Set down exactly the lines in the records below that run from the line with "grey planter [418,90,446,123] -> none" to the line with "green table lamp", inclusive, and nothing more.

MATERIAL PROVIDED —
■ ■ ■
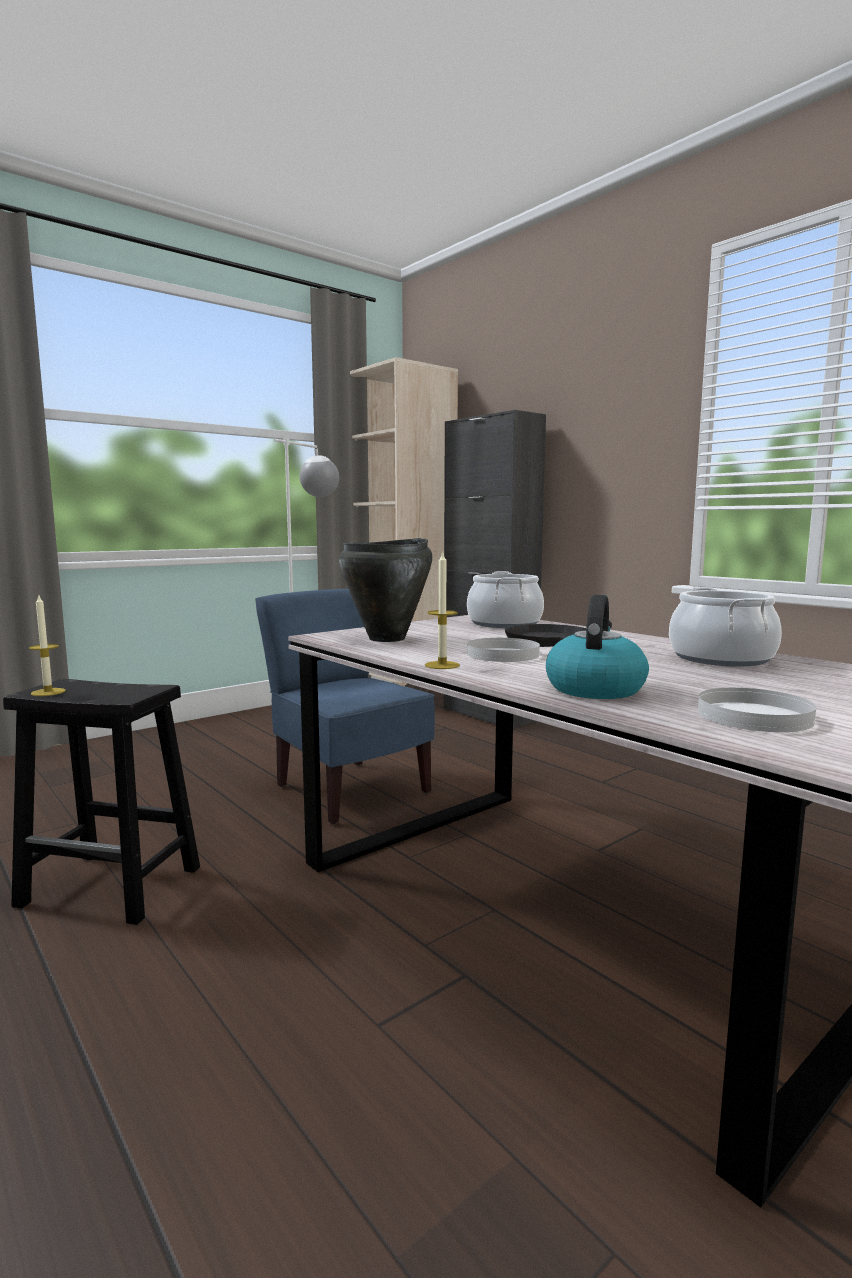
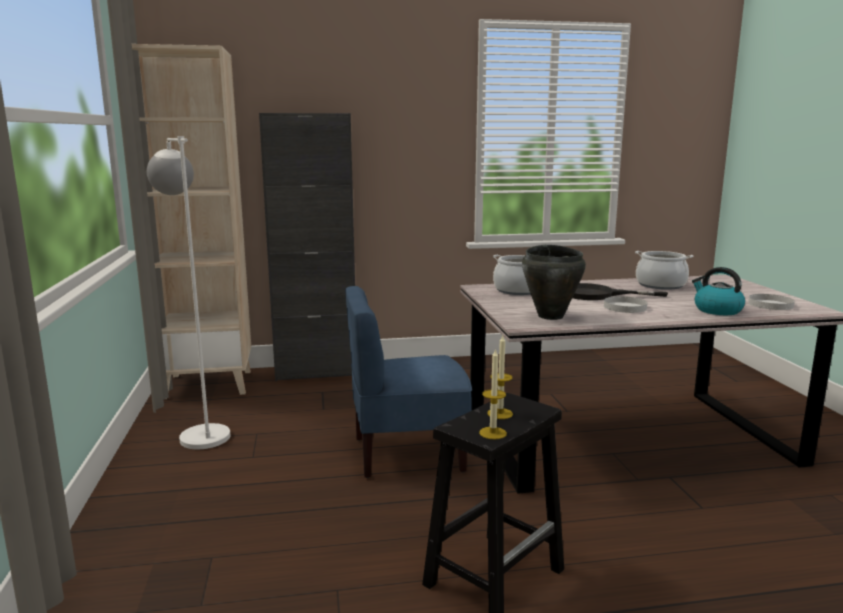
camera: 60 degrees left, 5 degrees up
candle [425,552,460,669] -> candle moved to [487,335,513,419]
■ ■ ■
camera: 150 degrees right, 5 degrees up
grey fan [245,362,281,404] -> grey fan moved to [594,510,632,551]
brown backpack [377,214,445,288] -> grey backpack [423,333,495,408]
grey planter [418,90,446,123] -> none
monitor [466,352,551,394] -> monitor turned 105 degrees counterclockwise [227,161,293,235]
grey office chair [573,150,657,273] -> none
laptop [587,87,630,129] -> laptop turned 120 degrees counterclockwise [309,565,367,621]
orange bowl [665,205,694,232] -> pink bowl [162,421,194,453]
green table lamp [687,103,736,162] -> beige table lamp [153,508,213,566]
■ ■ ■
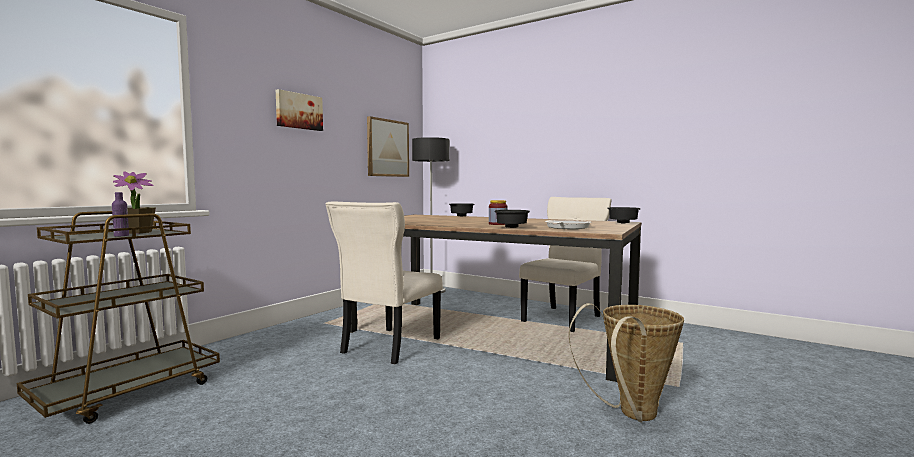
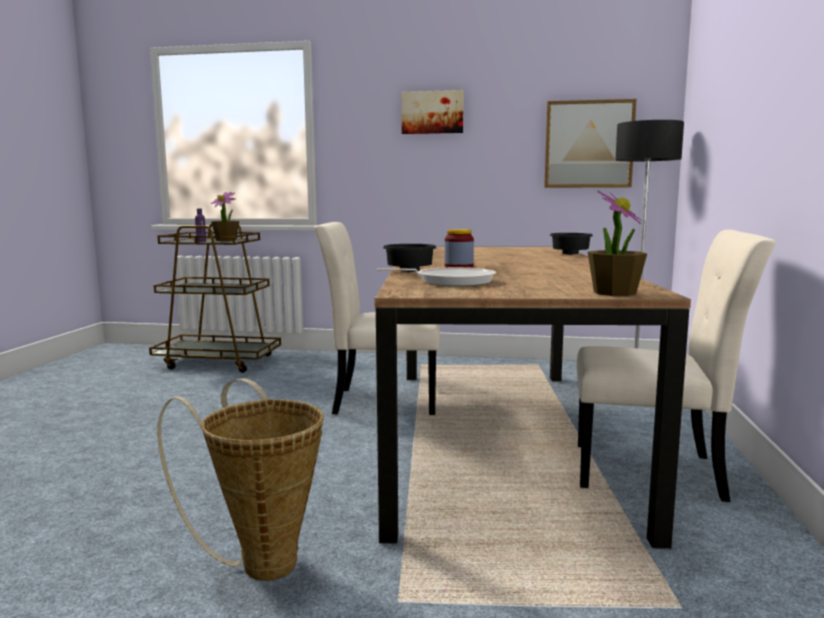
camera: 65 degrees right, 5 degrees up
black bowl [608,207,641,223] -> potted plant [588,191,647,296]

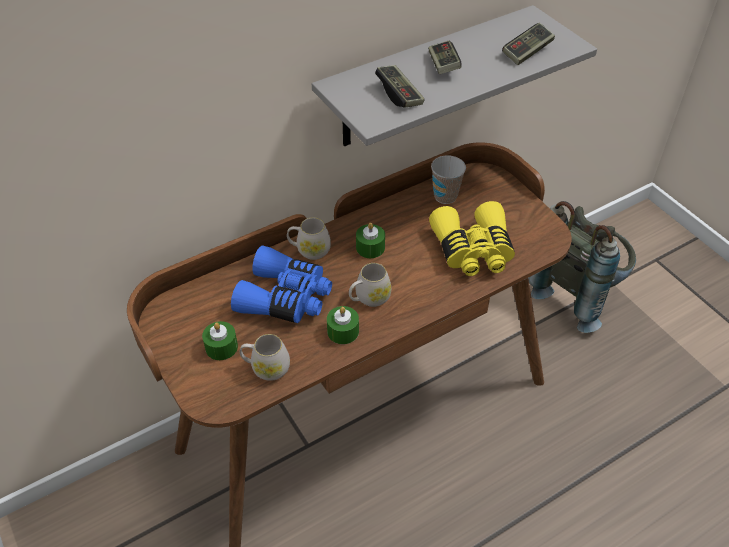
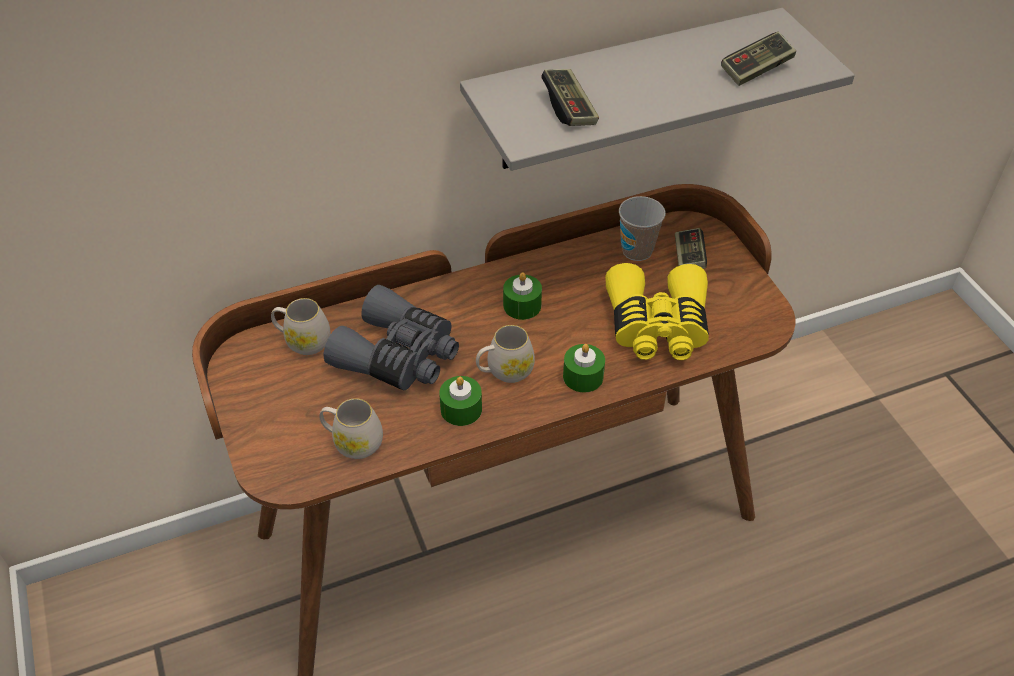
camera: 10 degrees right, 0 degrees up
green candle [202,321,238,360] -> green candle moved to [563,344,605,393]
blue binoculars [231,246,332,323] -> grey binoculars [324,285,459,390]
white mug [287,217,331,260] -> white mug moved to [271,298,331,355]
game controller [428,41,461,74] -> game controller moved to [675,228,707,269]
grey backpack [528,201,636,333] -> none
■ ■ ■
RESPONSE —
grey planter [418,90,446,123] -> none
monitor [466,352,551,394] -> monitor turned 105 degrees counterclockwise [227,161,293,235]
grey office chair [573,150,657,273] -> none
laptop [587,87,630,129] -> laptop turned 120 degrees counterclockwise [309,565,367,621]
orange bowl [665,205,694,232] -> pink bowl [162,421,194,453]
green table lamp [687,103,736,162] -> beige table lamp [153,508,213,566]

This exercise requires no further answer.